審査委員長を務めた日本文具大賞2010年大会では、国内外のメーカーから272点もの商品がエントリーされた。そのひとつひとつを手に取り、使い心地を確かめてみると、きめ細かい技術や心配りに改めて「日本のモノづくり」のレベルの高さを実感する。

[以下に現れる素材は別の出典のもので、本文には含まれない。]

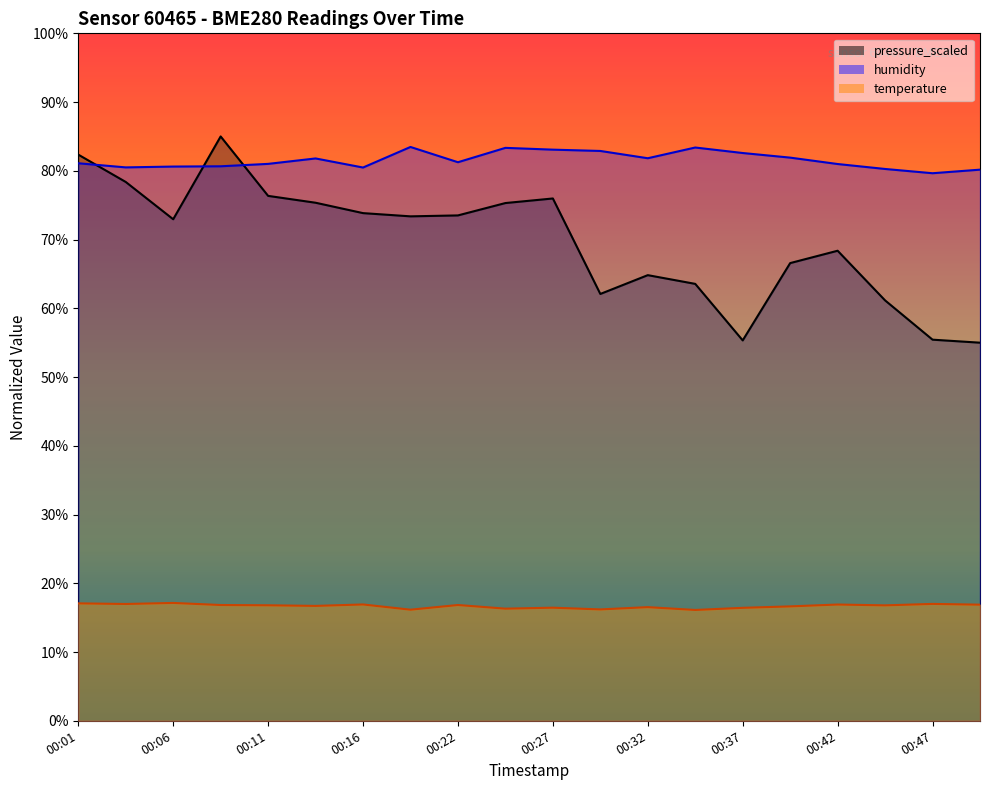

What is the difference between the pressure_scaled values at 00:06 and 00:39?

6.4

例えばデザイン部門でグランプリに輝いたデザインフィルの「カードメモ」。はじめて手にしたときは、身震いするほどに感動した。一カ月という単位を意識し、一綴りで31枚。厚さはわずか1.6ミリ。名刺入れにも、手帳のポケットにも収まりコンパクトだ。透けるほどに薄いのに、どんなペンで書いても決して滲まず破けにくい。使用している紙もデザインもすべてがメイド・イン・ジャパンという点にも愛着がわく。

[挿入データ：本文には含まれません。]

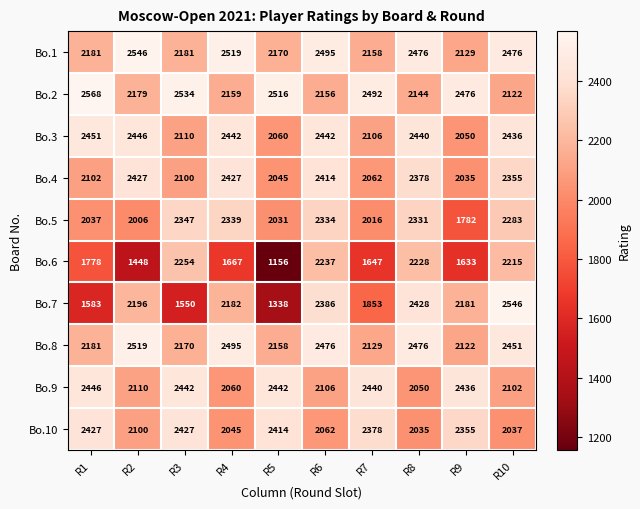

What is the lowest value of the Bo.7 series?

1338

高品質文具というと、真っ先に海外ブランドを思い浮かべる人も多いだろう。しかし、手帳やペンの要となる紙やインクの品質は日本がいちばんなのではないかと思う。

A.デザインフィル/カードメモ
デザイン部門グランプリ作品。財布にも入る超薄型メモ。タイプライター用の半透明紙を採用し、31枚で約1.6mmの厚さを実現

B.住友スリーエム/〈スコッチ〉チタンコートシザーズ
上質紙を10万回切ってもそのシャープな切れ味は変わらず。その秘密は高硬度チタンコート。耐久性に優れた高品質はさみが誕生。

C.マルマン/書きやすいルーズリーフワイド
通常の2倍の大きさの用紙を2つ折りにした新発想のルーズリーフ。見開きで使用すれば図表も大きく描け、プリントを張ることも可能。

D.榛原/蛇腹便箋跳びうさぎレターセット
蛇腹状になった便箋は折り目にミシン目が。書き終えた位置で切り取れば一筆箋にも手紙にもなる、ありそうでなかったアイデア商品。

E.カール事務器/ALISYS
機能部門グランプリ作品。二重テコ構造を取り入れた世界初の小型パンチ。収納式の紙当てなど機能性、デザイン性にもこだわりが。

F.ニチバン/テープカッター
凹凸の少ない新設計により、テープを切る際の負荷を軽減。切断面のギザギザが少なく、まっすぐきれいにカットできるのが特徴

G.ゼブラ/スラリ
世界初となる、エマルジョンインク(油性と水性を混合したインク)を搭載した新世代ボールペンがこの「スラリ」。鮮やかな筆記線となめらかな書き味はヤミツキに。

H.エーワン/@markインデックスマーカー
見出しを記入したシールをノートの最初のページに貼り、テーマごとに色を分けることで色検索が可能に。インデックスがはみ出さずスマート。